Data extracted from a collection
▼
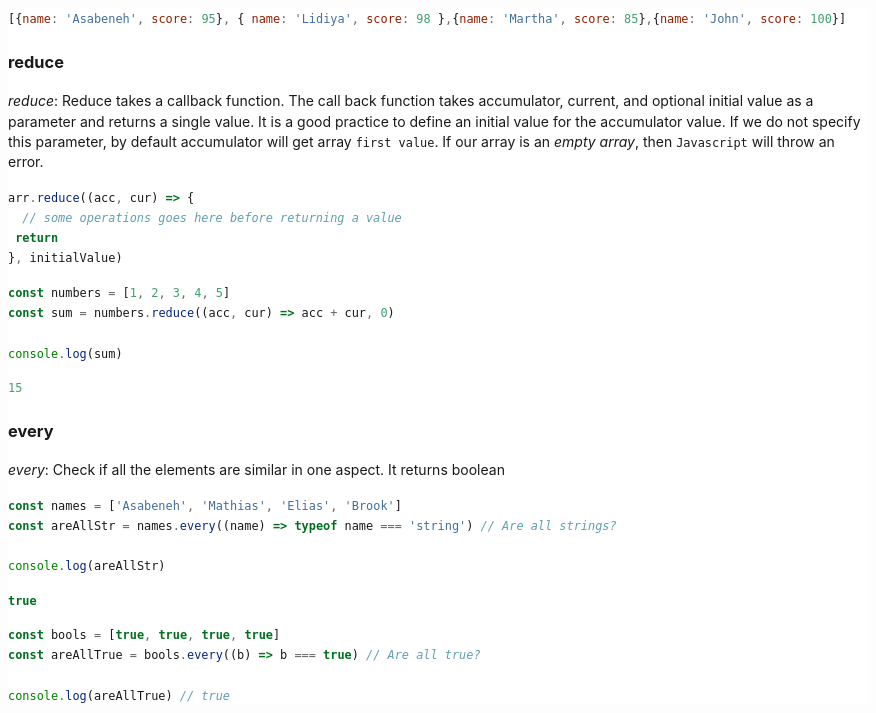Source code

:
 ```jsx
[{name: 'Asabeneh', score: 95}, { name: 'Lidiya', score: 98 },{name: 'Martha', score: 85},{name: 'John', score: 100}]

```

### reduce

*reduce*: Reduce takes a callback function. The call back function takes accumulator,  current, and optional initial value as a parameter and returns a single value. It is a good practice to define an initial value for the accumulator value. If we do not specify this parameter, by default accumulator will get array `first value`. If our array is an *empty array*, then `Javascript` will throw an error.

```jsx
arr.reduce((acc, cur) => {
  // some operations goes here before returning a value
 return
}, initialValue)

```

```jsx
const numbers = [1, 2, 3, 4, 5]
const sum = numbers.reduce((acc, cur) => acc + cur, 0)

console.log(sum)

```

```jsx
15

```

### every

*every*: Check if all the elements are similar in one aspect. It returns boolean

```jsx
const names = ['Asabeneh', 'Mathias', 'Elias', 'Brook']
const areAllStr = names.every((name) => typeof name === 'string') // Are all strings?

console.log(areAllStr)

```

```jsx
true

```

```jsx
const bools = [true, true, true, true]
const areAllTrue = bools.every((b) => b === true) // Are all true?

console.log(areAllTrue) // true

```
▲
(PROMPT):
All of the data is to be reproduced exactly, with the pictures left out.

(TASK SOLUTION):
Source code

:
 ```jsx
[{name: 'Asabeneh', score: 95}, { name: 'Lidiya', score: 98 },{name: 'Martha', score: 85},{name: 'John', score: 100}]

```

### reduce

*reduce*: Reduce takes a callback function. The call back function takes accumulator,  current, and optional initial value as a parameter and returns a single value. It is a good practice to define an initial value for the accumulator value. If we do not specify this parameter, by default accumulator will get array `first value`. If our array is an *empty array*, then `Javascript` will throw an error.

```jsx
arr.reduce((acc, cur) => {
  // some operations goes here before returning a value
 return
}, initialValue)

```

```jsx
const numbers = [1, 2, 3, 4, 5]
const sum = numbers.reduce((acc, cur) => acc + cur, 0)

console.log(sum)

```

```jsx
15

```

### every

*every*: Check if all the elements are similar in one aspect. It returns boolean

```jsx
const names = ['Asabeneh', 'Mathias', 'Elias', 'Brook']
const areAllStr = names.every((name) => typeof name === 'string') // Are all strings?

console.log(areAllStr)

```

```jsx
true

```

```jsx
const bools = [true, true, true, true]
const areAllTrue = bools.every((b) => b === true) // Are all true?

console.log(areAllTrue) // true

```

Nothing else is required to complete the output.